お互い相反する任務を持つが目的は同じく、人間を長く生かすことである。そのためにはお互いの協力が不可欠であり、長い時間を共にするペア組むことになる。
ミゲルのペアは少々軽薄な印象をうけるものの、頭の切れる優秀なベテランの悪魔だった。ミゲルにとって苦手なタイプではあったが、助けてもらうことも多く信頼できる相手だ。
「悪いな来てもらって。」
悪魔サイアンはまだ衰えを感じさせない笑顔でミゲルを出迎えた。
「いいんですよ、任務でもないと地獄に来ることないですから。
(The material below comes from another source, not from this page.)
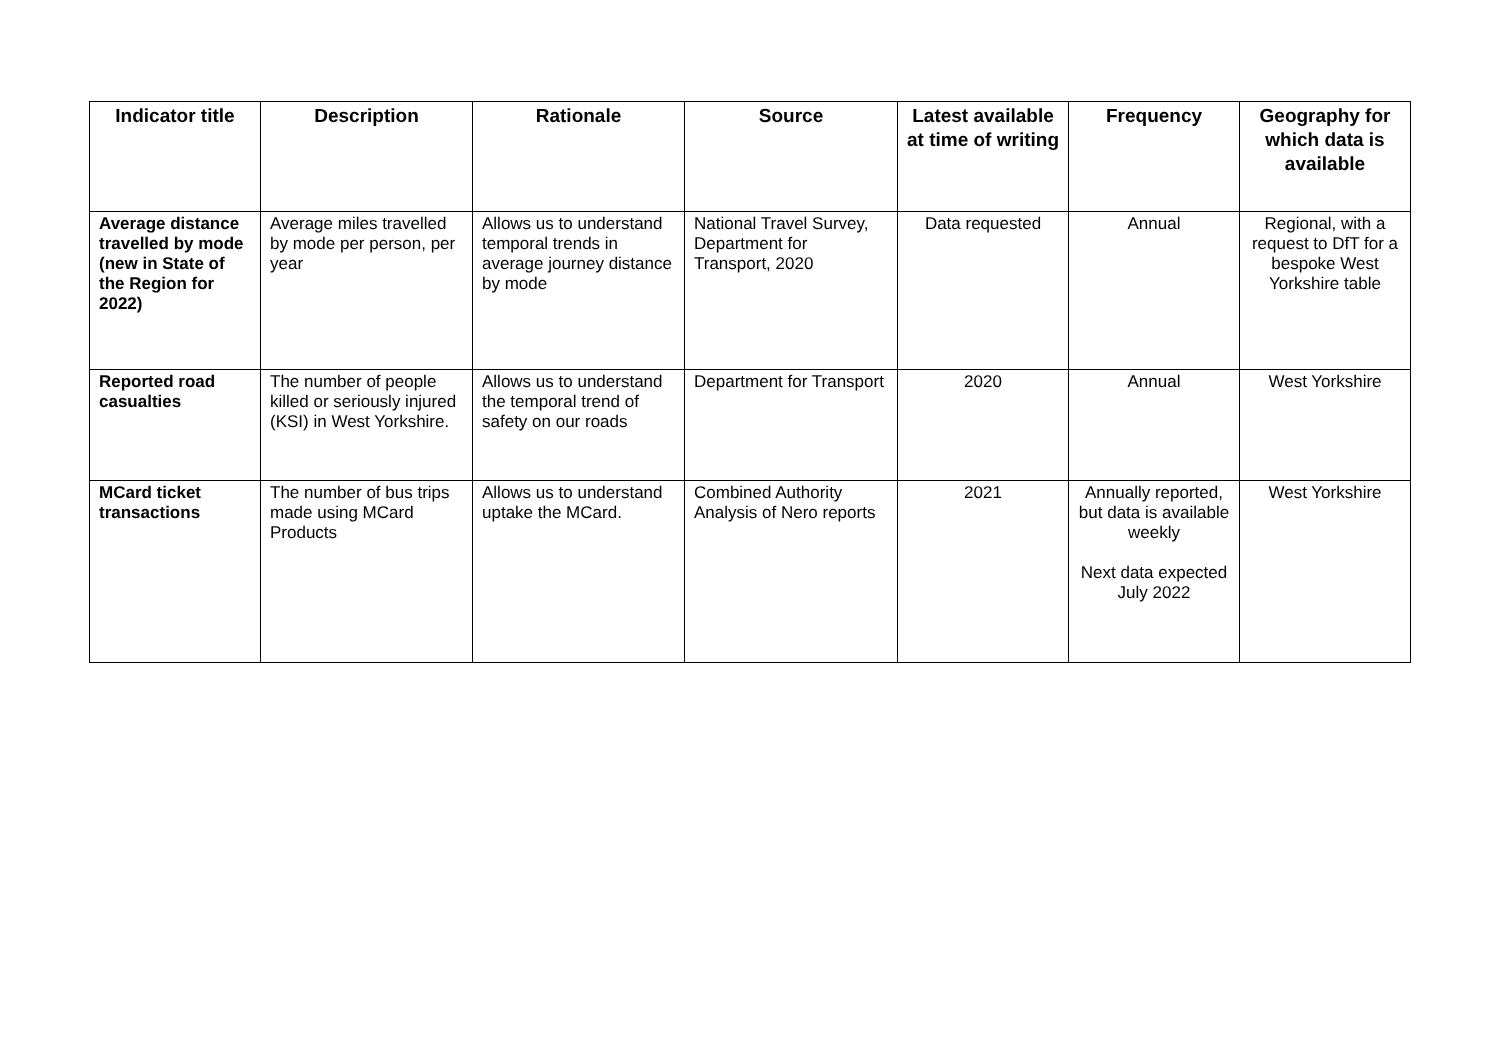| Indicator title | Description | Rationale | Source | Latest available at time of writing | Frequency | Geography for which data is available |
| --- | --- | --- | --- | --- | --- | --- |
| Average distance travelled by mode (new in State of the Region for 2022) | Average miles travelled by mode per person, per year | Allows us to understand temporal trends in average journey distance by mode | National Travel Survey, Department for Transport, 2020 | Data requested | Annual | Regional, with a request to DfT for a bespoke West Yorkshire table |
| Reported road casualties | The number of people killed or seriously injured (KSI) in West Yorkshire. | Allows us to understand the temporal trend of safety on our roads | Department for Transport | 2020 | Annual | West Yorkshire |
| MCard ticket transactions | The number of bus trips made using MCard Products | Allows us to understand uptake the MCard. | Combined Authority Analysis of Nero reports | 2021 | Annually reported, but data is available weekly Next data expected July 2022 | West Yorkshire |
気晴らしに丁度いいです。」
「気晴らしなんてまたどうしたんだよ。大天使のハゲに怒鳴られでもしたのか?任務まで時間あるしコーヒーでも飲みながらハゲの愚痴大会でもするかい。」
そう話すサイアンの手にはすでに挽き始めたコーヒー豆があった。物好きな彼はしばしば人間界の生活を真似る。彼のこのようなところが、ミゲルは好きだった。
時間を確認すると確かに人間が目を覚ますまでしばらく時間がある。わざわざ快速に乗らなくてもよかったかな、と思いつつ彼がコーヒーを淹れてくれるのを待つことにした。